Indétectable via les tests de dépistage
De plus en plus consommé, le cannabis de synthèse est réputé pour produire les mêmes effets que le vrai, mais est très facile à trouver sur internet et indétectable via les tests de dépistage, car exempt de THC. Contrairement au cannabis qui est issu d’une plante, le cannabis de synthèse est une substance chimique, produite à partir de molécules. Le cannabis de synthèse se présente le plus souvent sous forme d’un mélange de plantes séchées (conditionné dans un petit sachet métallique) sur lesquelles une solution de cannabinoïdes de synthèse a été pulvérisée. Il peut également être vendu sous forme d’encens, de poudre ou d’e-liquide pour cigarette électronique. Ils portent toujours la mention "Not for human consumption" (non destiné à la consommation humaine).
L'empoisonnement à la superwarfarine a été confirmé chez les 15 patients testés. Les tests anticoagulants ont révélé la présence d’anticoagulants chimiques tels que le brodifacoum chez 15 patients (100%), de difénacoum chez 5 (33%), de bromadiolone chez 2 (13%) et de warfarine chez 1 (7%).
La vitamine K1 en guise de traitement
Les symptômes les plus fréquents des patients hospitalisés étaient une hématurie* marquée (56% de la cohorte) et des douleurs abdominales (47% de la cohorte). Une tomodensitométrie a été effectuée pour évaluer les douleurs abdominales et a révélé des anomalies rénales chez 12 patients.
En guise de traitement, la vitamine K1 (phytonadione) a été administrée par voie orale chez les 34 patients et par voie intraveineuse chez 23 (68 %). Une transfusion de globules rouges a été effectuée chez 5 patients (15 %) et une perfusion de plasma frais congelé chez 19 patients (56 %). Un patient est décédé des complications d'une hémorragie intracrânienne spontanée.
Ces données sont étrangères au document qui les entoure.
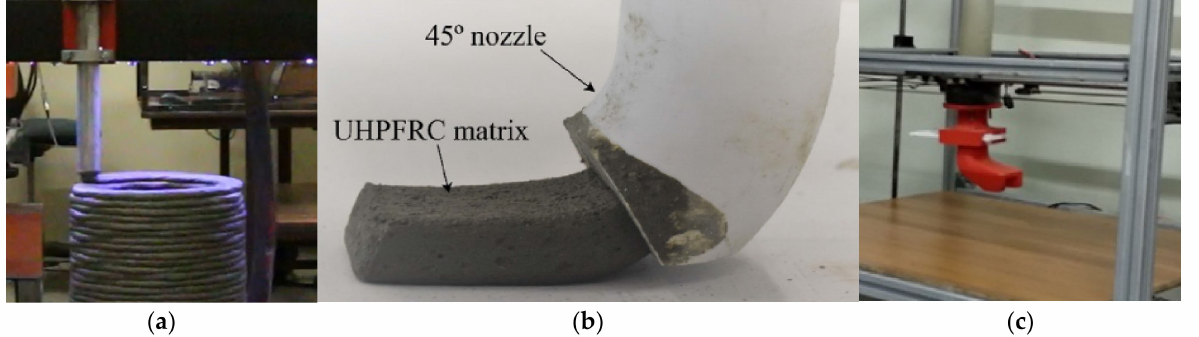
Figure 9. Nozzle tips in different angles to the horizontal line, reprinted with permissions: ( a ) 90 degree [10], ( b ) 45 degree [8], and ( c ) zero-degree [53].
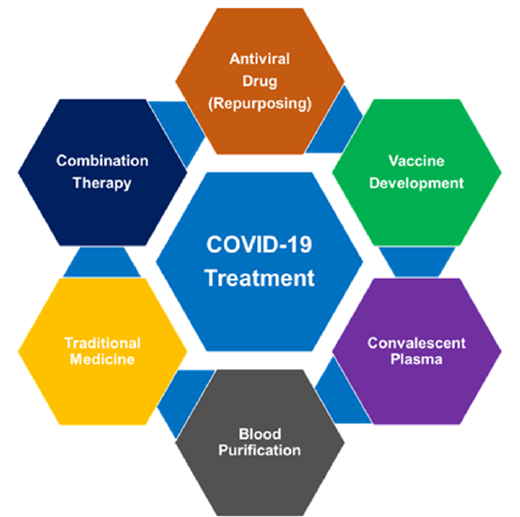
Figure 3. Possible treatment modalities against COVID-19.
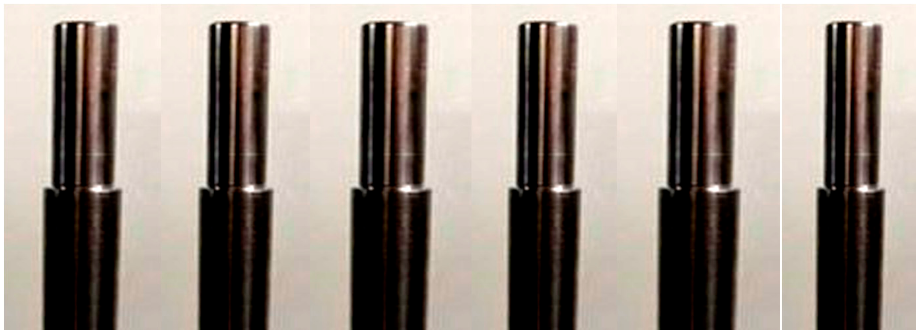
Figure 4. Sample specimens after turning with respect to process parameters.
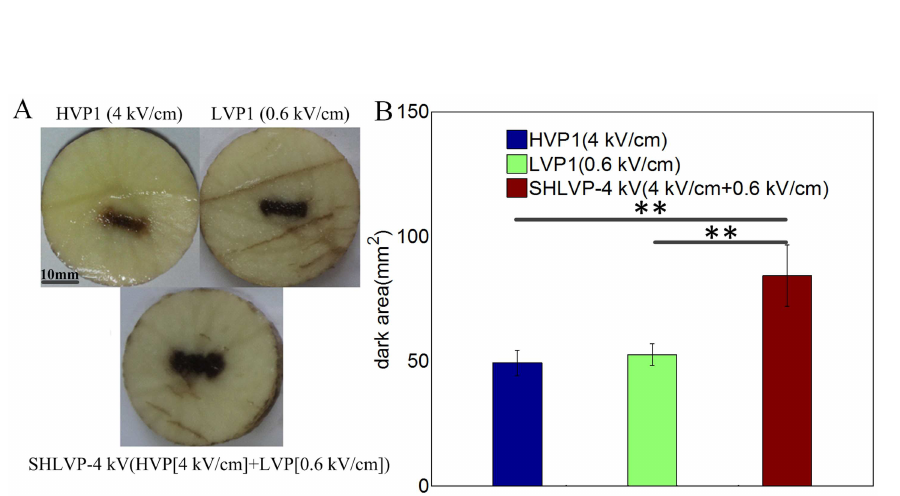
Fig 6. Increased electric field strength of the LVP component of SHLVPs augments the ablation area. The parameters were as follows: LVP2: 0.4–1 kV/cm, 100 μ s, 60 pulses; SHLVP-4 kV, including HVPs (4 kV/ cm, 2 μ s, 20 pulses) and LVPs (0.4–1 kV/cm, 100 μ s, 60 pulses). Data are shown as the average ± SD; ( *** , p < 0.001).Detailedprotocol parameters are shown in Table 4.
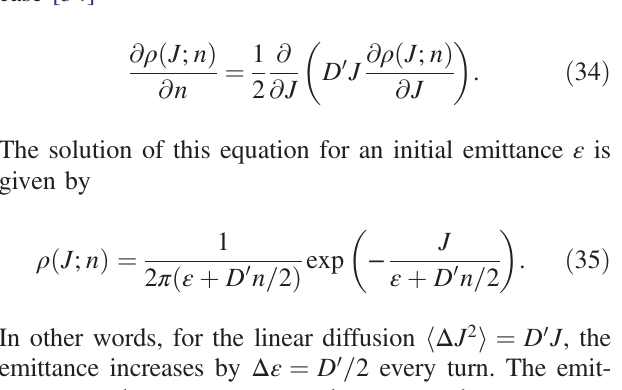
figure. The diffusion rate depends on the tune except for turn-by-turn noise. For large τ and ν ¼ m= ð n þ 1 Þ , with integers m and n , a small denominator for ( n ¼ k ) yields a high diffusion rate. The dependence on the tune is less strong for other tune values.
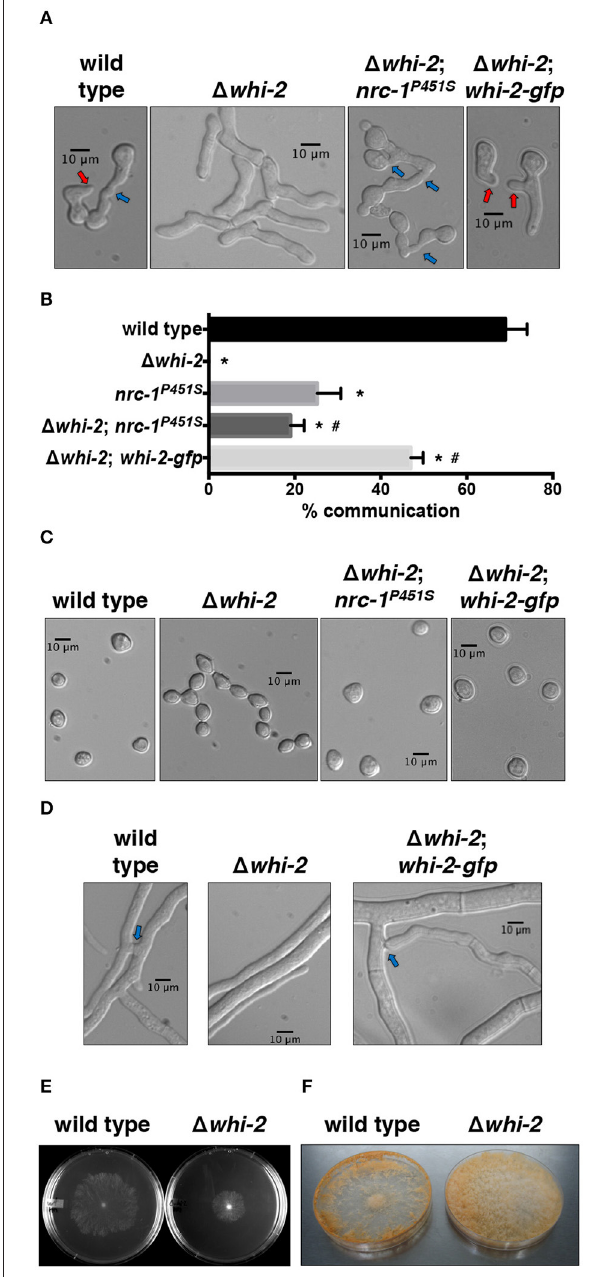
FIGURE 1 | Cell fusion and conidiogenesis defects observed in a 1 whi-2 mutant can be partially rescued by the introduction of a constitutively active allele of nrc-1 . (A,B) Cell-cell communication was analyzed by observing brightfield microscopy (A) of closely positioned germlings 4h post-inoculation. Red and blue arrows indicate conidial anastomosis tubes (CATs) and cell communication/fusion events, respectively. The relative frequency of cell-cell communication is shown in (B) . Error bars represent the standard deviation. * p -value < 0.0001 vs. wild type; # p -value < 0.001 vs. 1 whi-2. (C) Conidial morphology was assessed in WT and whi-2 strains using brightfield microscopy. Note the presence of proconidial chains in the 1 whi-2 strain. (D) Hyphal fusion was evaluated 16h post-inoculation. Blue arrows point to hyphal fusion events. (E,F) Radial growth (E) and sporulation (F) were analyzed in wild type and 1 whi-2 colonies 24h or 7 days after inoculation on Petri dishes,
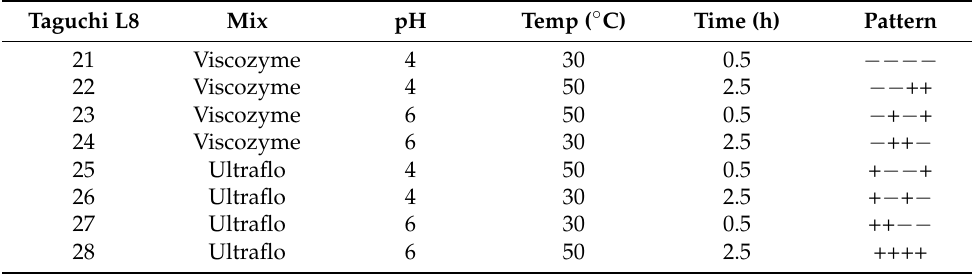
Table A3. Randomly generated Taguchi L8 orthogonal array for the experiment design with four variables and two factors: commercial mix, pH, temperature, and incubation time.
"Nos données indiquent que les adultérants superwarfarin des cannabinoïdes synthétiques peuvent entraîner une coagulopathie cliniquement significative. Dans la plupart des cas où le patient présentait une diathèse hémorragique, les symptômes ont été contrôlés à l'aide d'une thérapie de remplacement de la vitamine K1. Les composés cannabinoïdes synthétiques spécifiques ne sont pas connus", concluent les chercheurs.
*Présence de globules rouges dans les urines.